Huellas N.1, Enero 2003

Un pueblo entre todos los pueblos de la tierra

Recientemente, la voz laica más autorizada de Francia, el diario Le Monde, tras realizar un sondeo reconocía que las fiestas de Navidad son las más ampliamente compartidas por el pueblo francés y que, más allá de su significado, constituyen un factor de unidad para un pueblo ya muy mestizo en cuanto a raza y cultura.
Por lo que a España se refiere desde hace algún tiempo, se viene propiciando una recupeación de la bandera y del himno nacional como signos de identidad popular y de unidad. A ello se contraponen las fuertes tensiones autonómicas.
Ampliando la mirada, muchos de los terribles acontecimientos que azotan el mundo hoy son actos de guerra entre pueblos o abusos - en sentido étnico o religioso - de un pueblo contra otro. Se justifica la guerra como defensa de la propia identidad de pueblo.
En la Unión Europea sigue el debate sobre la Carta que debería llegar a expresar los rasgos de una realidad que tiene una sola moneda pero habla cuarenta lenguas diferentes.
Además, en momentos de recesión económica y estrecheces, no faltan los llamamientos de muchos políticos que apelan a la conciencia de pueblo para afrontar con espíritu solidario recortes y sacrificios necesarios.
Así pues, a pesar de los más de quinientos años de insistencia cultural, religiosa y política en la presunta autonomía del individuo, nos apremia más que nunca ahondar en lo que significa ser un pueblo, aunque la palabra suene hueca para la mayoría, como una figura retórica o asociada a imágenes de “hinchada” o “facción”.
La historia ha visto el apogeo y la ruina de grandes pueblos muy diferentes entre sí. Algunos dejaron huellas fastuosas, otros débiles. Lo que les unía, bien el genio político de un caudillo, la tierra o intereses comunes, bien la adoración de unos mismos dioses, no les ahorró el hundimiento. Han desaparecido. Y así sucederá siempre.
Pero entre los pueblos hay uno que se distingue de todos los demás. El pueblo cristiano es sui generis (Pablo VI), es un pueblo hecho a su manera. Su origen no reside en un evento del pasado sino del presente, en un hecho que lo acompaña siempre: «Estaré con vosotros todos los días hasta el fin del mundo». Así lo prometió Jesús a los suyos, a ese grupito un tanto desvalido que, comiendo y viviendo con Él, estaba en los albores del pueblo y de la era cristianos, y que cabía entero bajo el pórtico de Salomón, tan escasa era su relevancia social.

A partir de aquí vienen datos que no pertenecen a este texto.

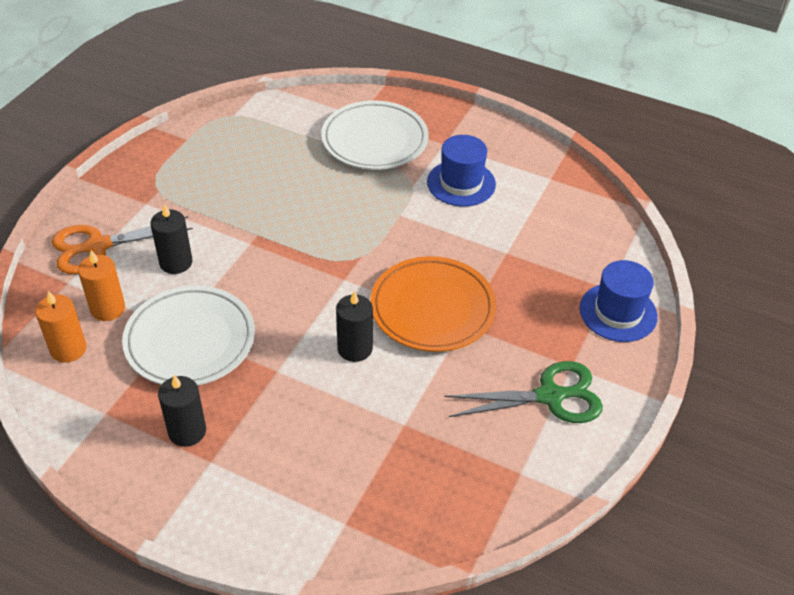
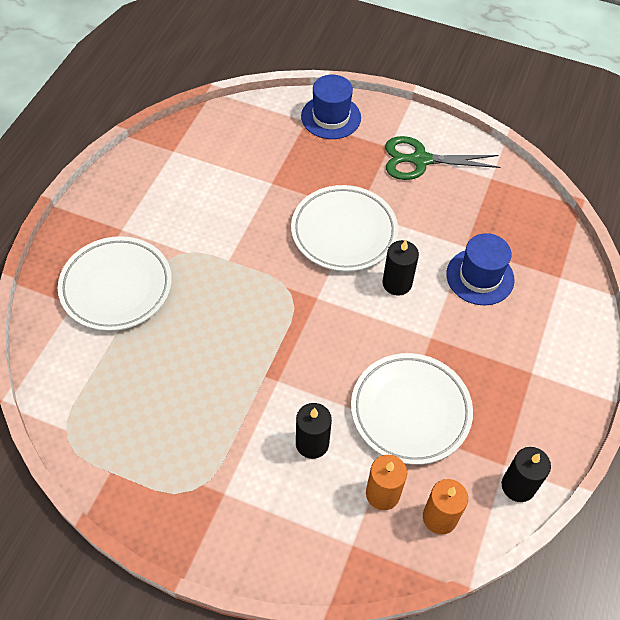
camera: 95 degrees left, 10 degrees up
(98, 246) = (296, 526): orange scissors -> none
(187, 431) = (508, 395): black candle -> black candle (518, 486)
(432, 308) = (344, 232): orange plate -> white plate
(461, 183) = (182, 215): blue hat -> blue hat (480, 277)
(549, 396) = (420, 160): green scissors -> green scissors turned 75 degrees counterclockwise

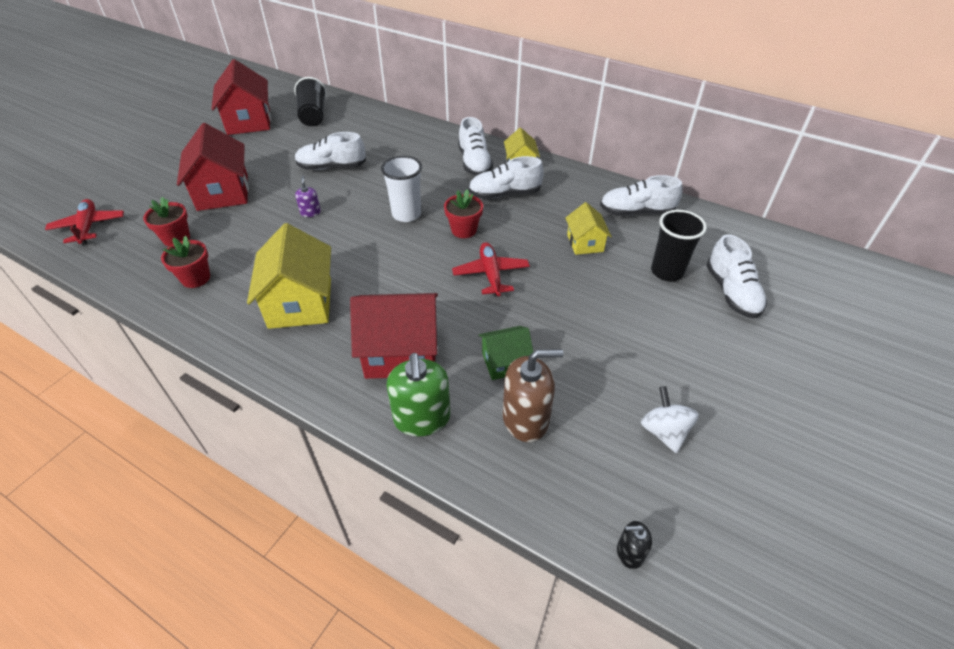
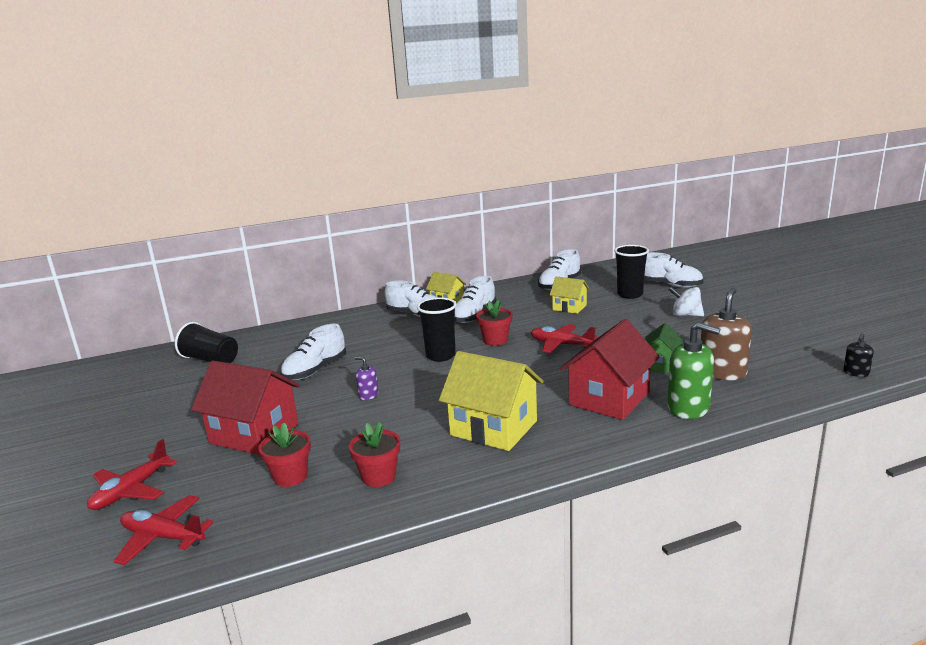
camera: 50 degrees left, 25 degrees down
(131, 186) = (131, 490): none -> red plane
(249, 121) = (149, 394): red house -> none
(406, 214) = (440, 356): white cup -> black cup
(664, 431) = (768, 336): white spinning top -> white spinning top (685, 315)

Nada más que el amoroso reconocimiento de Cristo presente conservará vivo al pueblo cristiano. Aquí radica su gran diferencia con el pueblo judío, del que salieron los cristianos con fuerza original. La Alianza con Dios - aventura incomparable que puede sucederle a un hombre y al pueblo que nace de ella - adquirió la fisonomía de una joven mujer con su hijo en brazos. Aquella alianza se cumplió de un modo inesperado en un acontecimiento que llena el corazón de quienes lo encuentran, sin imponer ninguna condición previa, ni leyes ni costumbres. «Os he llamado amigos», dijo Dios en una tarde muy concreta de la historia, estableciendo en esa amistad que tiende al destino el vínculo nuevo que crea Su pueblo. Un vínculo que no nace de la sangre, el consenso político o las leyes comunes. El pueblo cristiano se reconoce sólo en esa amistad. Ninguna bandera, himno o estrategia podrán mantener con vida a ese pueblo sui generis que creó y crea historia. Dicho pueblo vive por el mismo asombro de María ante el Acontecimiento que tocó su carne. Entonces, toda labor o testimonio, toda empresa social u obra desconocida que se lleva a cabo a la luz de esa conciencia, se convierte en esperanza para todos. Y todo dolor, amor, temor y alabanza, pueden reconocerse y alzarse en un canto común, signo sencillo y admirable de la vida de un pueblo, única arma en la desarmada batalla frente a quienes atentan contra su existencia.